== Exercise goal ==
Render the records as a Markdown table with the columns "Row" and "Line", from the start of the records up to and including the line containing "Der Metall Report". Number each line, skip blank lines, and leave the pictures out.

== Available records ==
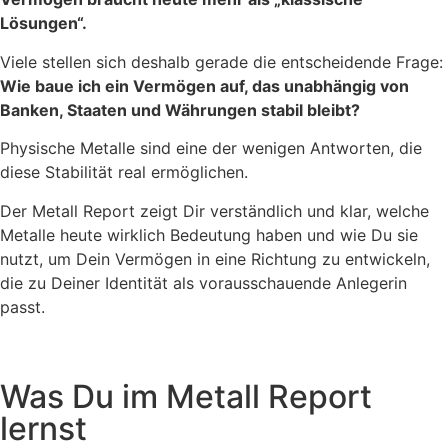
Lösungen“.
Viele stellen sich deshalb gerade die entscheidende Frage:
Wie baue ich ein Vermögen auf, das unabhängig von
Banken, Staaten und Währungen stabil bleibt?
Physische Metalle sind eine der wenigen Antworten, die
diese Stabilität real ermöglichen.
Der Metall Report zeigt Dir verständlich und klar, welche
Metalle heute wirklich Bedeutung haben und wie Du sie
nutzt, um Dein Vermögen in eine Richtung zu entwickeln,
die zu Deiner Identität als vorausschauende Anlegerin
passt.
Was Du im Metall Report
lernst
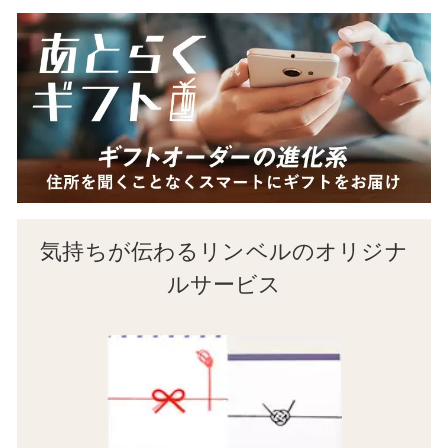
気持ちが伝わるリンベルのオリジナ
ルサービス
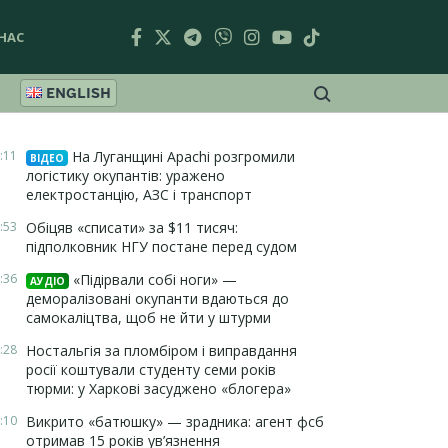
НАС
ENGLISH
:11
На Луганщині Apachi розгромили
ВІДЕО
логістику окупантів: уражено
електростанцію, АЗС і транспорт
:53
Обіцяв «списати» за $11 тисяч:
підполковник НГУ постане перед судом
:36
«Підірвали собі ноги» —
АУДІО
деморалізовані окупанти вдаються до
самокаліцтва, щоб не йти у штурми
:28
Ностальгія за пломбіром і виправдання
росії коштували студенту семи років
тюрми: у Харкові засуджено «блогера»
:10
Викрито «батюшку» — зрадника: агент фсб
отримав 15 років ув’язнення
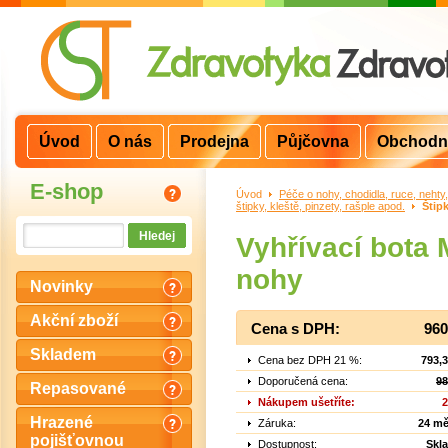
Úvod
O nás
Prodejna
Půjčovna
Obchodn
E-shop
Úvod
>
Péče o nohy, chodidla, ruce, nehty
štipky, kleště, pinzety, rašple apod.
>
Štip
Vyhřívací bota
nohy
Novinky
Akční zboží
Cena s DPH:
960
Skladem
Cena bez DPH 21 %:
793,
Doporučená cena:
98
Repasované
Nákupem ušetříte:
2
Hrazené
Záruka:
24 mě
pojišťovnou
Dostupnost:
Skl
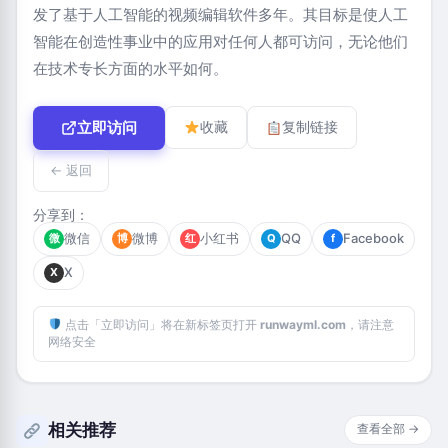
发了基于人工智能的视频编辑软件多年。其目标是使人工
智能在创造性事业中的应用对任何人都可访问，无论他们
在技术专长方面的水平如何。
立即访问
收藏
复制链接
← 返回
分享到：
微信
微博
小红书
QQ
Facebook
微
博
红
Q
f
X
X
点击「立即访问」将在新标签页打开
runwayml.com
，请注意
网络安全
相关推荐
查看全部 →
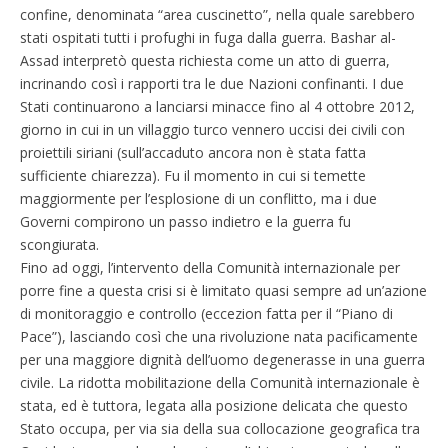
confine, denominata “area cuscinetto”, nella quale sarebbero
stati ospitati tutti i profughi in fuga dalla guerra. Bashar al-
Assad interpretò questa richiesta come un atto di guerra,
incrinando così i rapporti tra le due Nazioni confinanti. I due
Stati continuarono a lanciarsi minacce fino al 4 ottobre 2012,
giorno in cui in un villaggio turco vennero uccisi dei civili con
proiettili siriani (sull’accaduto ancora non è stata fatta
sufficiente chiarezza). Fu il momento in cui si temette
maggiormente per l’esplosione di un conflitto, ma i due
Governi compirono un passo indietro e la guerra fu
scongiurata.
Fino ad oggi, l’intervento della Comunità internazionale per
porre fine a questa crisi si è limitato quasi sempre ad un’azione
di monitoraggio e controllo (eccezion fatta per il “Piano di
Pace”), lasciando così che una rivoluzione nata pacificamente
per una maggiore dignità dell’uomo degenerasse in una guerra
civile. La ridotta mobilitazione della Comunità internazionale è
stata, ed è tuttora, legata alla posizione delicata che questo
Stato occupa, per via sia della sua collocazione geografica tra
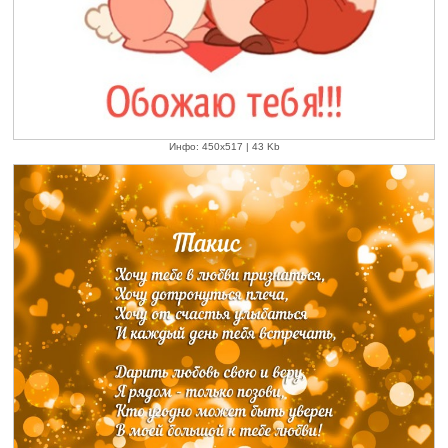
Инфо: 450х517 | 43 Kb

== Completed task ==
| Row | Line |
|---|---|
| 1 | Lösungen“. |
| 2 | Viele stellen sich deshalb gerade die entscheidende Frage: |
| 3 | Wie baue ich ein Vermögen auf, das unabhängig von |
| 4 | Banken, Staaten und Währungen stabil bleibt? |
| 5 | Physische Metalle sind eine der wenigen Antworten, die |
| 6 | diese Stabilität real ermöglichen. |
| 7 | Der Metall Report zeigt Dir verständlich und klar, welche |